On Tue, 2013-04-30 at 17:20 -0700, Jim Michaels wrote:
> I wasn't digressing.  I was explaining the point.  the concept I am
> trying to present as a solution to the problem of making parallel
> stdin for --jobs in gnu make (which currenty doesn't work and is I
> guess single-threaded) is to make a separate terminal or command shell
> for each job, such as via a generated batch file or shell script.
> 
> this is as simple as I can make it.

You need to give a concrete example of the problem you're trying to
solve.  When the manual discusses stdin it means that only one job at a
time can read from the make program's stdin.

Multithreading won't help because there is only one input to read from,
regardless of how many threads do the reading.

What this limitation is discussing is if there were a makefile like
this:

    read: read1 read2
    read1 read2: ; @echo $@: enter a word: ; read word ; echo $@: $$word

Both of these two targets read from stdin.  If you run them serially, it
works:

    $ make
   read1: enter a word:
   fooblatz
   read1: fooblatz
   read2: enter a word:
   barflatz
   read2: barflatz

If you run in parallel then both the read1 and read2 targets run at the
same time and both want input from stdin, at the same time.  There's no
way this can work: when you typed a word how could you know or specify
which read operation got it?  So make arbitrarily chooses one of the
jobs to get the input and the others have their stdin closed.

But if course, this doesn't impact in any way rules like this:

    read: read1 read2

    read1 read2: ; @word=`cat address@hidden; echo $@: $$word

Now if you have files like read1-input and read2-input, those will be
read inside these rules and behave properly.

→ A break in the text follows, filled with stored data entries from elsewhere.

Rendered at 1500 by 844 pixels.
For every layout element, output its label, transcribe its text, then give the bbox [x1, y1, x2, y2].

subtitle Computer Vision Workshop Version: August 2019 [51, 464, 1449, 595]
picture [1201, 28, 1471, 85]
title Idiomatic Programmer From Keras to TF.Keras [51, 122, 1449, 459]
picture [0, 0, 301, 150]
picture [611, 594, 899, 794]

> I have learned that on a machine with 12 threads and 64GB of memory,
> you can have 50+ jobs running.

This depends very much on what those jobs are doing.  Obviously you CAN
run as many jobs as you want.  However I've never heard of being able to
get more than #CPUs plus a few jobs running at the same time without
making the build _slower_.  At some point the kernel will simply thrash
trying to keep all those jobs running at the same time, if they
seriously outnumber the cores available to run them on.